When e-readers first came out, I vowed never to get one.
They looked so cold and angular. For me, they took away an essential piece of a book’s allure. The artfully designed cover. The comfortable weight of a book in your hands. The texture of each page slipping through your fingers as you flip. The smile you get when you see the spine of one of your favorite books staring back at you as you wake up in the morning. The panache a well-decorated bookcase adds to a room. The smell of ink and paper, slowly aging as they mingle with oxygen.
I just love to luxuriate in books. Swim in them. Which could be why I look like I live in the stacks. And my bookshelves are constantly overflowing.
So, why did I change my mind?
As I got ready to go to Japan this summer, I remembered how hard it had been to find English language books in France. How expensive they had been. The limited number of selections. I also realized that I would be spending an hour of each day commuting to and from my language program. And books get heavy and unwieldy. Plus, during the rainy season, they have a tendency to get wet. And ruined. And smell.
My literary tastes can also be a bit impulsive. Sometimes, I’ll see a book, and go: “I have to read it, NOW!!” Usually, by then the library and Barnes and Noble are closed. It’s snowing. I don’t have a car. Instant access e-books solved (or, perhaps, abetted) my dark compulsion.
By then, I was also rolling the idea of entering publishing around in the back of my mind. If I ever wanted to be in publishing, I knew I would have to bite the bullet and buy one of the insidious electronic rectangles. E-books are part of the industry now, and there’s no escaping. Better to throw yourself into the ocean than let yourself be taken kicking and screaming.
After doing bit of market research, I settled on the latest Kindle. I limited my spirit of reticent compromise to the most basic and inexpensive model, the $69 one with the 6″ display. I didn’t want emailing, youtubing, blogging, twittering, and facebooking disrupting my read with constant pinging and dinging. Or, with the temptation to “just to take a quick peek.”

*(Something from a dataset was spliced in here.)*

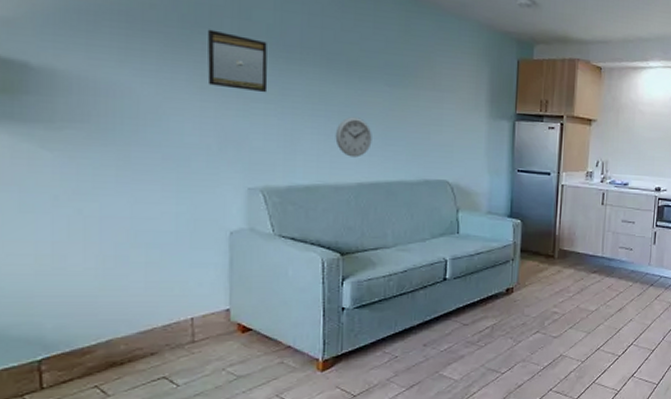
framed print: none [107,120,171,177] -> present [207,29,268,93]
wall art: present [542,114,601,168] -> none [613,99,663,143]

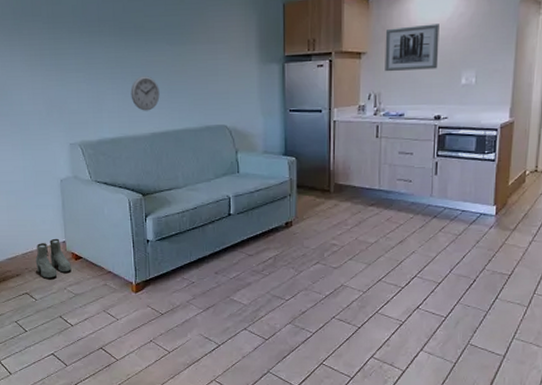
boots: none [182,305,235,357] -> present [35,238,71,279]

I glared apprehensively at the smiling box when it arrived.
It was easy enough to set up. I uploaded a few books for my flight. And then I didn’t touch it until I was waiting in the terminal. The thirteen hour sleepless ordeal that was a flight to Japan from Chicago endeared me to the little guy. It was so small. So convenient. And after thirteen hours, my arms were only partially numb.
We bonded further still over our daily commute.
Since I’ve gotten back, I haven’t used my Kindle as much. It’s hard to Kindle and drive. But, I find that I still use it for long trips. Checking out library e-books. And that occasional must-read-now! title.
Kindle will never replace books for me, but it’s earned a place on my bookshelf.